Posted by: Alexander | 11 July 2007 at 09:24
On a practical level, and as a pastor of 13+ years, I am concerned that increased "Bible study" often (not always, but often) correlates to spiritual immaturity, or at least, stagnancy. Take the average adult Sabbath School class in US American Adventist Church. They are full of "saints" who have been studying the Bible (via the adult quarterly) for decades. Yet my experience (and maybe I've just had all the wrong churches) is that these folks are often the most petty, the most judgmental and the most limited in their application of the basic practices and habits of the Way of Christ. So here's the operative question, and a axiom I live by.
Question: What has all this "Bible Study" gotten us?
Axiom: The system you have is perfectly designed to give you the results you're getting.
So, if that axiom holds water, WE (clergy, lay leaders, conf admin.) have created this mess. Whatever it is we're doing is not resulting in spiritual maturity among the majority of our members. Perhaps not only the methods of our Bible Study and the way our SS Quarterly deals with scripture most of the time (sorry!), but rather the very way we hold the Bible in our communities of faith, is faulty.
I'm not against creeds, as some on this blog are. I think creeds simply represent the way the faith has been interpreted through the years. "I believe in the communion of the saints," and it is in the company of those saints that we read the scripture. With Zwemer, I feel that to claim that our creeds/fundamentals are infallible is the problem - and a far worse problem than holding the Bible as infallible, though I agree that is not the right language to use for the Bible either.
We have to find a different imagination about how the Bible lives in our midst, how the community of faith gathers around the scripture and dwells with scripture as a living, breathing, and (yes Johnny) divine, Spirit-breathed entity in the church. I think Chuck is leading us in that direction.
Posted by: Ryan Bell | 11 July 2007 at 09:30
What we do is not Bible Study by any definition of the words. We engage in biblically based indoctrination, pure and simple. Our studies are premised on the idea that we have it all boxed and packaged and only increase our arrogance.
Posted by: Darius (statrei) | 11 July 2007 at 09:36
The first thing we need to do is remove the word "Holy" from the Bible. The Bible is a book like any other human book. It reflects the human condition. It is not the selective domain of only a small group of humans. It applies to all men. Consequently, it must be interpreted according to non-sectarian standards. We need to understand that "The Christian Scriptures" can only have significance for Christians.
Posted by: Darius (statrei) | 11 July 2007 at 09:38
Let me ask: the parts of the Bible that Chuck thinks are falliable wouldn't happen to be the parts that he just happens to disagree with, would they?
Of course not.
Posted by: Clifford Goldstein | 11 July 2007 at 10:08
You have to want to love the Bible, which I'm thankful to God that I do after years of ignoring it for most of the time, in order to want to deal with its so called "imperfections". I love my family, in spite of their imperfections. If I didn't I wouldn't put up with them as I do.

BRIEF A
List every time of day that appears in the "Posted by" lines of the comment thread on Bible study.
BRIEF B
Extend the comment thread on Bible study past its final sentence.

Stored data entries
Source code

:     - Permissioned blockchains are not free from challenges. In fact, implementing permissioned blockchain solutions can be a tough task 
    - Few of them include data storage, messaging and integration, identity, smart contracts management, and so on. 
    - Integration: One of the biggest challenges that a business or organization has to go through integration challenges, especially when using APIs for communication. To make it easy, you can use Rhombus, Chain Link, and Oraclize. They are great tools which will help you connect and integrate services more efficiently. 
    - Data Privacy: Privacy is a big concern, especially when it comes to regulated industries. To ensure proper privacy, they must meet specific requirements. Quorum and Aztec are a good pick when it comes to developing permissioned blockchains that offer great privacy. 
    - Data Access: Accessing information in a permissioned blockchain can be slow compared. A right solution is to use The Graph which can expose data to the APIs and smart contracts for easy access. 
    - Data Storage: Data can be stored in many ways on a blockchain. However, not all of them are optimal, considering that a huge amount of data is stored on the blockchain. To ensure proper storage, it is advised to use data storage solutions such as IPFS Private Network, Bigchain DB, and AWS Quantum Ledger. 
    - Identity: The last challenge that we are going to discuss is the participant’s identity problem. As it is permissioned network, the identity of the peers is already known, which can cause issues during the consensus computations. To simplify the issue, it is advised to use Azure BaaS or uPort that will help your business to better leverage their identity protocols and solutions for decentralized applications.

WRITTEN ANSWER A
09:24, 09:30, 09:36, 09:38, 10:08

WRITTEN ANSWER B
How many of those who dissect the Bible until it's cut up into little useless pieces, really love this priceless, and transcendent book?
I think of the Bible as almost a living thing. When it talks to me, I listen. When I hold it fondly in my hands, I cherish the moments I spend with it.
Posted by: Raul Batista | 11 July 2007 at 10:55
I also thought "Blogging the 28" was meant to provide an opportunity for us to apply them.
Nevertheless, I like Henk's simpler premise for the following reasons:
1. The authority of the Bible and why we consider it trustworthy or unfailing (infallible?) are explained by the word "primary".
2. The relationship between church and canon is suggested by "source/witness".
3. The salvation events prior to and after Christ ("God's redemptives acts") establishes continuity between the people of God of both Old and New Testaments.
Posted by: Joselito Coo | 11 July 2007 at 10:58
Cliff,
Let me ask also. Nobody can have misgivings with the following infallible commands, solutions or considerations, can he?
Hosea 1:2
Judges 19:25-29
Ezechiel 9:4-7
Leviticus 20:13
1 Sam 15:3
Deuteronomy 20:16,17
Psalms 137:9
Luke 19:27
Cliff, I always wanted to ask an educated person what in fact the difference is between God commanding the Hebrews to exterminate those living in the larger territory of Canaan and the Germans exterminating the Jews during WW2. If we can piously swallow the one story, why do we have such shame for what happened during WW2. Who says the Germans were not authoritatively and infallibly "inspired" by God -- just because one cannot find the story of WW2 in the Bible? If there is someone who could give me a clear answer, it must be you.
Let me say this: it's not a question in order to hurt "under the belt"; let's take off the pious gloves and confront some real questions about infallibility.
Posted by: Henk | 11 July 2007 at 11:01
Darius, Haven't most Christians made the Bible an idol? It is the first and last answer for everything encountered by man, and yet no one, not even you, Cliff, would advocate the killing which the Hebrews recorded was ordained by God in their early stories. If you don't have a problem with that, surely you shouldn't have a problem with the Holocaust, because the Bible stories were ordered by God? At the same time he was condemning murder and lying and other sins?
When will we begin to evaluate the Bible as any ancient book that opens the door to how people lived, thought, fought and died rather than "God's Word"? Please, why should it be called God's word when only men wrote as they perceived God, and in many different ways: Cruel, loving, barbaric, and all the emotions that humans have, and man attributed their human emotions to God: who they'd never seen, touched, talked with, etc.
Posted by: Elaine | 11 July 2007 at 12:17
Henk--Let's take your parallel a bit further. Why not strike dead anyone who blasphemes; after all, isn't that what God did to Korah, Dathan and Abiram? If you can't see the difference, then I certainly won't be able to persuade you otherwise.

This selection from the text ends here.